TEXT EXTRACT:
# # #

# Domain Adaption

In [12]:
import pandas as pd
import torch
from transformers import AutoTokenizer, AutoModelForMaskedLM

## 1. Data Load & Preprocessing

In [13]:
train_dir = '../dataset/train/train.csv'
test_dir = '../dataset/test/test_data.csv'

In [14]:
pd_dataset = pd.read_csv(train_dir)
pd_dataset['sentence'].to_csv('data_sentence.txt', index=False, header=False, encoding='utf-8')

## 2. Load Model & Tokenizer

In [15]:
from transformers import AutoModelForMaskedLM, AutoTokenizer
MODEL_NAME = 'klue/roberta-large'

# Domain-pre-training corpora
dpt_corpus_train = 'data_sentence.txt'
dpt_corpus_train_data_selected = 'data_sentence_selected.txt'
dpt_corpus_val = 'data_sentence_val.txt'

# Fine-tuning corpora
# If there are multiple downstream NLP tasks/corpora, you can concatenate those files together
ft_corpus_train = 'vocab.txt'

# Load Model & Tokenizer
model = AutoModelForMaskedLM.from_pretrained(MODEL_NAME)
tokenizer = AutoTokenizer.from_pretrained(MODEL_NAME)

## 3. Data Selection

In [16]:
from pathlib import Path
from transformers_domain_adaptation import DataSelector

selector = DataSelector(
    keep=0.5,  # TODO Replace with `keep`
    tokenizer=tokenizer,
    similarity_metrics=['euclidean'],
    diversity_metrics=[
        "type_token_ratio",
        "entropy",
    ],
)

In [21]:
# Load text data into memory
fine_tuning_texts = Path(ft_corpus_train).read_text(encoding='utf-8').splitlines()

# # #

TO-DO LIST:
[a] In the domain adaptation notebook, list every file name ending in .txt.
[b] Answer these from the domain adaptation notebook:
(i) What string is assigned to MODEL_NAME?
(ii) What value is given for keep when the DataSelector is created?
(iii) Which diversity metrics are passed to the DataSelector?
The material that follows has no connection to the domain adaptation notebook.

PROVIDED MATERIAL:
# # #

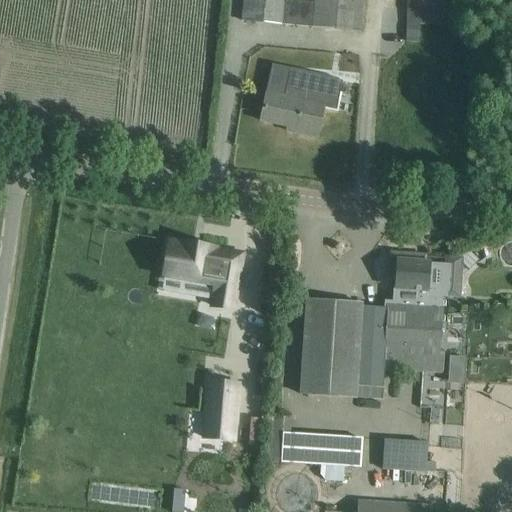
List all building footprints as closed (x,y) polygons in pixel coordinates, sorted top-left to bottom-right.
[(244,0),(242,21),(360,32),(362,0),(314,0),(314,1),(297,0),(244,0)] [(406,0),(406,41),(418,41),(419,24),(458,24),(457,0),(406,0)] [(268,91),(261,121),(296,129),(295,133),(316,137),(322,108),(336,111),(342,81),(290,70),(284,95),(268,91)] [(169,241),(163,277),(215,286),(212,306),(233,309),(242,254),(169,241)] [(301,390),(355,395),(380,398),(383,368),(443,372),(445,351),(441,351),(444,308),(442,308),(444,297),(461,297),(462,272),(445,271),(445,264),(414,262),(415,254),(391,252),(389,275),(396,276),(394,306),(386,305),(386,308),(361,306),(361,304),(307,301),(301,390)] [(65,336),(41,332),(34,380),(57,383),(59,370),(84,374),(93,317),(69,314),(65,336)] [(463,382),(465,357),(451,356),(449,381),(463,382)] [(82,394),(84,376),(59,373),(57,391),(82,394)] [(209,382),(204,438),(233,441),(237,384),(209,382)] [(431,423),(440,423),(441,393),(431,392),(431,423)] [(361,468),(364,437),(288,432),(290,428),(291,416),(270,415),(270,427),(268,459),(281,463),(361,468)] [(359,502),(357,511),(430,511),(431,507),(359,502)]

# # #

PER-TASK ANSWERS:
[a]
data_sentence.txt
data_sentence_selected.txt
data_sentence_val.txt
vocab.txt

[b]
(i) 'klue/roberta-large'
(ii) 0.5
(iii) "type_token_ratio" and "entropy"